Suffice to me, from my point of view, but then again everyone is supposed to be diffent ha... I don't know, seems to me that everyones pretty much the same when you come down to it, so this could very well be a universal truth with a percentae of DENIAL involved. Or the other way around. Maybe.
So she goes...when questioned by the Detective on why people get married...

"We need a witness to our lives. There's a billion people on the planet... I mean, what does any one life really mean? But in a marriage, you're promising to care about everything. The good things, the bad things, the terrible things, the mundane things... all of it, all of the time, every day. You're saying 'Your life will not go unnoticed because I will notice it.
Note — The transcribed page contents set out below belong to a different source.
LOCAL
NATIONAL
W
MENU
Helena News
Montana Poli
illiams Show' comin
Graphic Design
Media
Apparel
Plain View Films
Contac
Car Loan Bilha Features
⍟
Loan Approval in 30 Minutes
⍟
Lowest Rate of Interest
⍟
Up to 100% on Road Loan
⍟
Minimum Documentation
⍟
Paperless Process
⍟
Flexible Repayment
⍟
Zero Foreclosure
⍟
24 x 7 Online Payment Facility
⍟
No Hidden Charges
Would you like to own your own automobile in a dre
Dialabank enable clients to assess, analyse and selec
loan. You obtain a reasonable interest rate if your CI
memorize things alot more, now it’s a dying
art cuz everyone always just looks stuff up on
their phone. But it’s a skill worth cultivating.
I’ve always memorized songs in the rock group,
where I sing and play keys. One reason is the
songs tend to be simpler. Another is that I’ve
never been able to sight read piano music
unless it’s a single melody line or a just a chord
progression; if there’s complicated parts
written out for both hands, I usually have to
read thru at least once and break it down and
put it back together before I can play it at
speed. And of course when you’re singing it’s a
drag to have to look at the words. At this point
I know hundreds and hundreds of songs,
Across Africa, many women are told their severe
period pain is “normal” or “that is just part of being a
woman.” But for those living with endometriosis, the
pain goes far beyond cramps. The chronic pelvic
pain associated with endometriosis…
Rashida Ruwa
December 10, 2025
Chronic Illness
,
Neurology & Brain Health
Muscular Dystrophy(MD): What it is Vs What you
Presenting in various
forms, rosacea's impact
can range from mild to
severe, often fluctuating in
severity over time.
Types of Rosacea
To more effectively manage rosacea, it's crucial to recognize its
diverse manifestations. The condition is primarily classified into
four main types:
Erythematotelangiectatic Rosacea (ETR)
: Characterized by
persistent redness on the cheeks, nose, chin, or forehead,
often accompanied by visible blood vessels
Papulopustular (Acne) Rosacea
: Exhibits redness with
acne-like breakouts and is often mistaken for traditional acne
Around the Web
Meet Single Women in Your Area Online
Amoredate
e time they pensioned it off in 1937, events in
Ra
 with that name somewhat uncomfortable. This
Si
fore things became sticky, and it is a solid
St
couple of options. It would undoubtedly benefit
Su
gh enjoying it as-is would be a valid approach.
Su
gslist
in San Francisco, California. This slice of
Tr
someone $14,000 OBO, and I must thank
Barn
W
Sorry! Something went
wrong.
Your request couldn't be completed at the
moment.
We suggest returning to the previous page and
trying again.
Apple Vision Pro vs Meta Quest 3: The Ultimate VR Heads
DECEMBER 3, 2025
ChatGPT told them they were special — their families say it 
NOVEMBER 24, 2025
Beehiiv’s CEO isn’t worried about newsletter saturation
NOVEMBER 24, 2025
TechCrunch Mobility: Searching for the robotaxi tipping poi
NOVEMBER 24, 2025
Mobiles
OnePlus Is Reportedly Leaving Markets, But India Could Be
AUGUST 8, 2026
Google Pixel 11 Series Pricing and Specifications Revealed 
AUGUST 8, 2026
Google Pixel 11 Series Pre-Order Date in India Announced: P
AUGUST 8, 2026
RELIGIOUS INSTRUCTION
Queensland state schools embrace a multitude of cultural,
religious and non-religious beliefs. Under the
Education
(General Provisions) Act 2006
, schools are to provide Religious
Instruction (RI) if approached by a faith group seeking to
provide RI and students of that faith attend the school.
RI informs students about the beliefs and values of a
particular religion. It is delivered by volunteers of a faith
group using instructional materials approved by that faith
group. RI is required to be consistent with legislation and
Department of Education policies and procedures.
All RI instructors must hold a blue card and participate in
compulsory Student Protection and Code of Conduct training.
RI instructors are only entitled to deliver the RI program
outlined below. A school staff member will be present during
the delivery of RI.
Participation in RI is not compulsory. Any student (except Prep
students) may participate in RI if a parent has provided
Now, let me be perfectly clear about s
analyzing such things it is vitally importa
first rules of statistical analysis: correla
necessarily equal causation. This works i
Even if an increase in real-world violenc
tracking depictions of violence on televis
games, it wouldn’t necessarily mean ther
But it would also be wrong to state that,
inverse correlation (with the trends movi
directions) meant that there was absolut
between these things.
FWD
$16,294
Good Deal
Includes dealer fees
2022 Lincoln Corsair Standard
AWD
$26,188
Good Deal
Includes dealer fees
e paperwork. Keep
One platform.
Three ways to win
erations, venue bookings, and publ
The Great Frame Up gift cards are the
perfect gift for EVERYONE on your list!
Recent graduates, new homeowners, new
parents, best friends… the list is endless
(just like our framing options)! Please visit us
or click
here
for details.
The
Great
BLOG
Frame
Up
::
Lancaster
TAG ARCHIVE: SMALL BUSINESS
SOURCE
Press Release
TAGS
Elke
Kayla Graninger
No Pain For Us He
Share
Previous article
Your life will not go un-witnessed because I will be your witness'."

Pretty. It is entirely too possible I've blogged about this before, but hey I can slip up now and then (or even all the time, who's to complain huh???) Anyways... I liked this bit and suddenly for some reason watching the movie just now gave me this little sense of comfort during what I would call a really confusing, upsetting and scary period in my life...

What upsets me is still a reality in my life... And I don't know if I'm ever gonna be over the whole scenario but hey, I'ma be okay... I think. I know I seem a lot more okay than I am to the people around me. Hell, I deserve a fuckin oscar.

You don't have to bleed to hurt ha, that's all I gotta say now.